Gita terdiam, ia tahu obrolannya akan kembali membahas tentang hubungannya dengan Kathrina. Gita memainkan ujung jemarinya karena detak jantungnya terus memompa dengan cepat. Setelah berpikir sejenak, gadis itu mengangguk. "Tau, Kak." Gadis itu menghela napasnya perlahan. "Kak Jinan ... bisa rahasiain ini dari Mama dan Papa?"

Jinan mengangguk. Sebenarnya ia tak ingin membiarkan kedua adiknya memiliki hubungan terlarang, tetapi, jika memisahkan keduanya detik ini juga, pasti Kathrina akan kembali tantrum seperti sebelumnya. "Aku bisa rahasiain ini. Aku harap, kedepannya kamu sama Kathrin bisa lebih hati-hati lagi. Kalian beruntung karena bukan Papa sama Mama yang lihat kalian secara langsung."

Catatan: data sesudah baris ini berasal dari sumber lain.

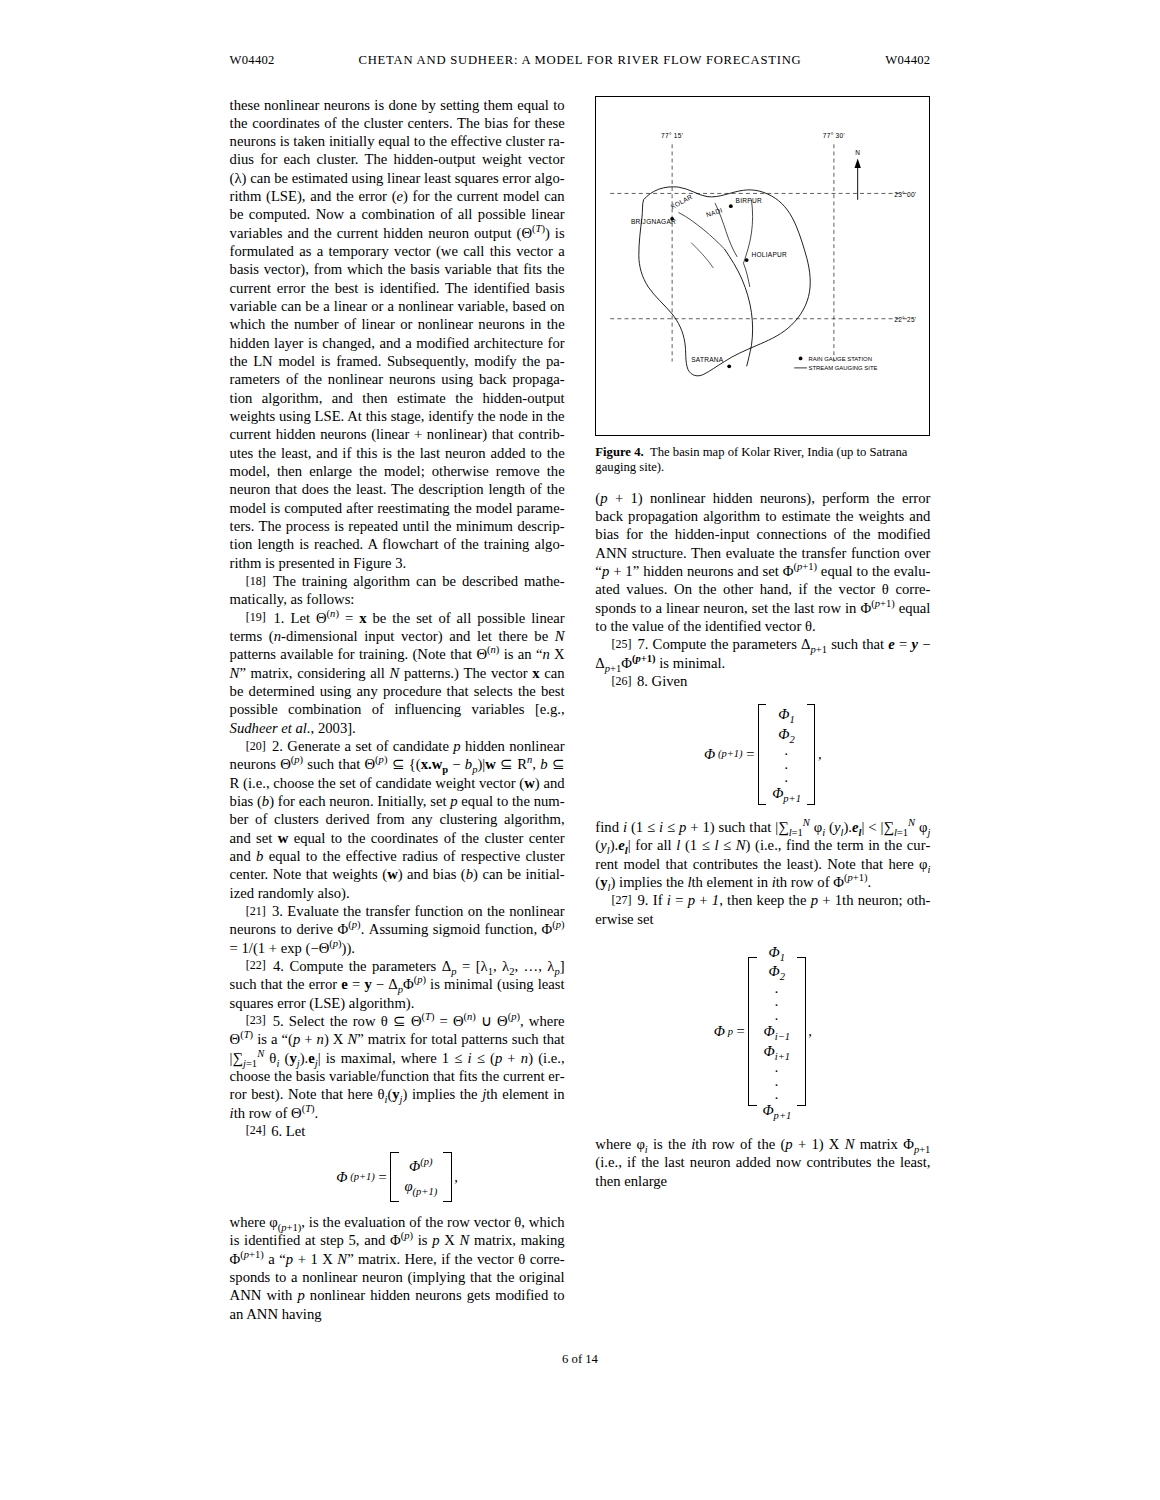W04402 CHETAN AND SUDHEER: A MODEL FOR RIVER FLOW FORECASTING W04402
these nonlinear neurons is done by setting them equal to the coordinates of the cluster centers. The bias for these neurons is taken initially equal to the effective cluster radius for each cluster. The hidden-output weight vector (λ) can be estimated using linear least squares error algorithm (LSE), and the error (e) for the current model can be computed. Now a combination of all possible linear variables and the current hidden neuron output (Θ(T)) is formulated as a temporary vector (we call this vector a basis vector), from which the basis variable that fits the current error the best is identified. The identified basis variable can be a linear or a nonlinear variable, based on which the number of linear or nonlinear neurons in the hidden layer is changed, and a modified architecture for the LN model is framed. Subsequently, modify the parameters of the nonlinear neurons using back propagation algorithm, and then estimate the hidden-output weights using LSE. At this stage, identify the node in the current hidden neurons (linear + nonlinear) that contributes the least, and if this is the last neuron added to the model, then enlarge the model; otherwise remove the neuron that does the least. The description length of the model is computed after reestimating the model parameters. The process is repeated until the minimum description length is reached. A flowchart of the training algorithm is presented in Figure 3.
[18] The training algorithm can be described mathematically, as follows:
[19] 1. Let Θ(n) = x be the set of all possible linear terms (n-dimensional input vector) and let there be N patterns available for training. (Note that Θ(n) is an “n X N” matrix, considering all N patterns.) The vector x can be determined using any procedure that selects the best possible combination of influencing variables [e.g., Sudheer et al., 2003].
[20] 2. Generate a set of candidate p hidden nonlinear neurons Θ(p) such that Θ(p) ⊆ {(x.wp − bp)|w ⊆ Rn, b ⊆ R (i.e., choose the set of candidate weight vector (w) and bias (b) for each neuron. Initially, set p equal to the number of clusters derived from any clustering algorithm, and set w equal to the coordinates of the cluster center and b equal to the effective radius of respective cluster center. Note that weights (w) and bias (b) can be initialized randomly also).
[21] 3. Evaluate the transfer function on the nonlinear neurons to derive Φ(p). Assuming sigmoid function, Φ(p) = 1/(1 + exp (−Θ(p))).
[22] 4. Compute the parameters Δp = [λ1, λ2, …, λp] such that the error e = y − ΔpΦ(p) is minimal (using least squares error (LSE) algorithm).
[23] 5. Select the row θ ⊆ Θ(T) = Θ(n) ∪ Θ(p), where Θ(T) is a “(p + n) X N” matrix for total patterns such that |∑j=1N θi (yj).ej| is maximal, where 1 ≤ i ≤ (p + n) (i.e., choose the basis variable/function that fits the current error best). Note that here θi(yj) implies the jth element in ith row of Θ(T).
[24] 6. Let
Φ(p+1) = Φ(p) φ(p+1) ,
where φ(p+1), is the evaluation of the row vector θ, which is identified at step 5, and Φ(p) is p X N matrix, making Φ(p+1) a “p + 1 X N” matrix. Here, if the vector θ corresponds to a nonlinear neuron (implying that the original ANN with p nonlinear hidden neurons gets modified to an ANN having
77° 15' 77° 30' 23° 00' 22° 25' N KOLAR NADI BIRPUR BRIJGNAGAR HOLIAPUR SATRANA RAIN GAUGE STATION STREAM GAUGING SITE
Figure 4. The basin map of Kolar River, India (up to Satrana gauging site).
(p + 1) nonlinear hidden neurons), perform the error back propagation algorithm to estimate the weights and bias for the hidden-input connections of the modified ANN structure. Then evaluate the transfer function over “p + 1” hidden neurons and set Φ(p+1) equal to the evaluated values. On the other hand, if the vector θ corresponds to a linear neuron, set the last row in Φ(p+1) equal to the value of the identified vector θ.
[25] 7. Compute the parameters Δp+1 such that e = y − Δp+1Φ(p+1) is minimal.
[26] 8. Given
Φ(p+1) = Φ1 Φ2 . . . Φp+1 ,
find i (1 ≤ i ≤ p + 1) such that |∑l=1N φi (yl).el| < |∑l=1N φj (yl).el| for all l (1 ≤ l ≤ N) (i.e., find the term in the current model that contributes the least). Note that here φi (yl) implies the lth element in ith row of Φ(p+1).
[27] 9. If i = p + 1, then keep the p + 1th neuron; otherwise set
Φp = Φ1 Φ2 . . . Φi−1 Φi+1 . . . Φp+1 ,
where φi is the ith row of the (p + 1) X N matrix Φp+1 (i.e., if the last neuron added now contributes the least, then enlarge
6 of 14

Gita tersenyum tipis, merasa lega dengan jawaban Jinan. "Makasih, Kak."

Gadis yang lebih tua menghela napasnya panjang. "Tapi tetep aja, gak seharusnya kalian pacaran," ucap Jinan tiba-tiba, membuat Gita kembali menatap Jinan heran. "Karena ... hadirnya kalian," Jinan menggantungkan kalimatnya sejenak sebelum akhirnya kembali melanjutkannya, "Hadirnya Mama kamu dan kamu itu, adalah salah satu alasan dari perginya seseorang. Aku harap, kamu bukan alasan selanjutnya yang bakal buat aku kehilangan orang yang aku sayang lagi, Git."

Gita terdiam seribu bahasa, matanya tak lepas menatap Jinan lekat. Apa maksud dari ucapannya? Bagaimana kehadiran ia dan sang ibu, membuat Jinan kehilangan seseorang? Padahal mereka baru saja hidup bersama. Gita tak dapat memahami kalimat Jinan.